*EXERCISE DATA*:

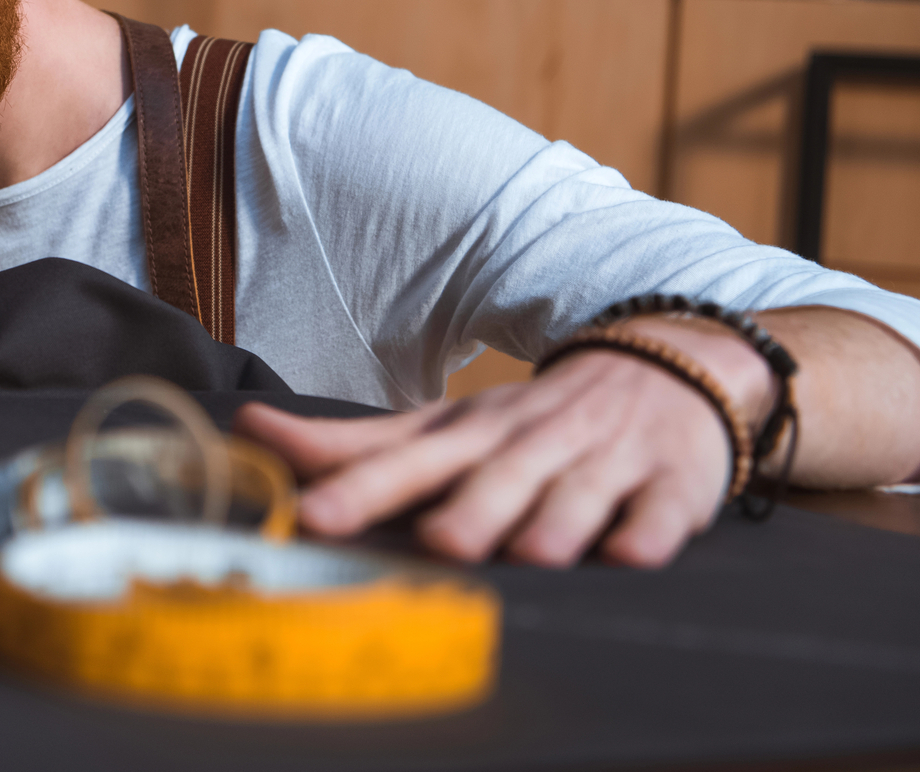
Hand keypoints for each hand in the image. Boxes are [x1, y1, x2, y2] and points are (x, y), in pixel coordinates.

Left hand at [235, 320, 772, 567]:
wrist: (667, 364)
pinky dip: (646, 532)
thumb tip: (248, 431)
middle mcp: (528, 446)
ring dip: (552, 522)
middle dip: (465, 511)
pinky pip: (660, 512)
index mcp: (467, 436)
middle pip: (491, 479)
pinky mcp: (671, 485)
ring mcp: (602, 462)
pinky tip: (631, 552)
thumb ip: (352, 446)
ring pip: (574, 495)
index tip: (306, 514)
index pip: (402, 460)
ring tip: (530, 554)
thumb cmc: (530, 419)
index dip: (356, 487)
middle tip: (435, 543)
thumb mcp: (442, 427)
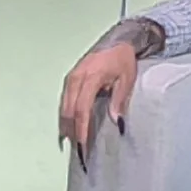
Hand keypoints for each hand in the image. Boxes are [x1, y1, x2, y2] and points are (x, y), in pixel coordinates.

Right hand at [57, 45, 137, 169]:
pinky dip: (65, 116)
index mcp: (90, 77)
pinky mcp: (70, 80)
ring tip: (71, 142)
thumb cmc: (123, 59)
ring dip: (66, 125)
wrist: (117, 41)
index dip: (81, 128)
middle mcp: (76, 78)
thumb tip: (116, 122)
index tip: (83, 144)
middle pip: (68, 111)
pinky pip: (64, 102)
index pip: (81, 109)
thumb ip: (120, 100)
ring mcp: (70, 78)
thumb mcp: (127, 79)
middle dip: (72, 131)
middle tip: (78, 150)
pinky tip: (68, 128)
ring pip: (63, 107)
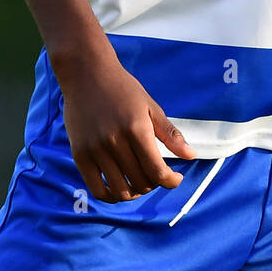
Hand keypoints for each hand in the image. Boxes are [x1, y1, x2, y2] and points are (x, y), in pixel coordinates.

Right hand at [53, 49, 196, 202]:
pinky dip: (111, 196)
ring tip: (140, 182)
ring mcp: (95, 150)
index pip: (157, 171)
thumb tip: (191, 156)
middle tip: (156, 174)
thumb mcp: (150, 107)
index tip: (175, 178)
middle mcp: (114, 141)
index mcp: (136, 129)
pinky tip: (120, 189)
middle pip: (140, 182)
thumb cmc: (122, 89)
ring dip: (135, 192)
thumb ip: (170, 134)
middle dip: (154, 183)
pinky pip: (97, 189)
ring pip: (120, 190)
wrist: (86, 74)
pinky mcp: (80, 154)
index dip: (170, 181)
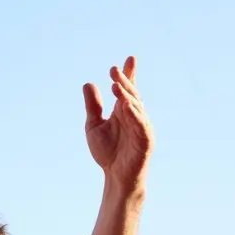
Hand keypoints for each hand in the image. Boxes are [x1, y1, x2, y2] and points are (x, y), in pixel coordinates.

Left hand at [83, 56, 152, 190]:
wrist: (115, 175)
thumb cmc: (107, 152)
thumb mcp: (94, 126)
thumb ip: (93, 106)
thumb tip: (88, 83)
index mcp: (123, 110)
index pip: (126, 89)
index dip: (128, 74)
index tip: (129, 58)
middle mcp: (134, 115)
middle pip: (131, 94)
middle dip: (123, 81)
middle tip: (114, 70)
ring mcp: (142, 126)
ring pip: (136, 107)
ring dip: (127, 95)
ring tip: (116, 85)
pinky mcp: (146, 139)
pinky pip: (141, 125)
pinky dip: (134, 115)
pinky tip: (126, 106)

*PROBLEM REQUIREMENTS*:
Nothing but the lines from the one holding "index tip: (129, 58)" through the last line of the data may be output, and each must match exactly.

*RESPONSE TO THIS EXERCISE*:
index tip: (129, 58)
middle mcp: (134, 115)
middle pip: (131, 94)
middle dip: (123, 81)
middle tip: (114, 70)
ring mcp: (142, 126)
ring pip: (136, 107)
ring dip: (127, 95)
ring tip: (116, 85)
pinky mcp: (146, 139)
pinky pip: (141, 125)
pinky dip: (134, 115)
pinky tip: (126, 106)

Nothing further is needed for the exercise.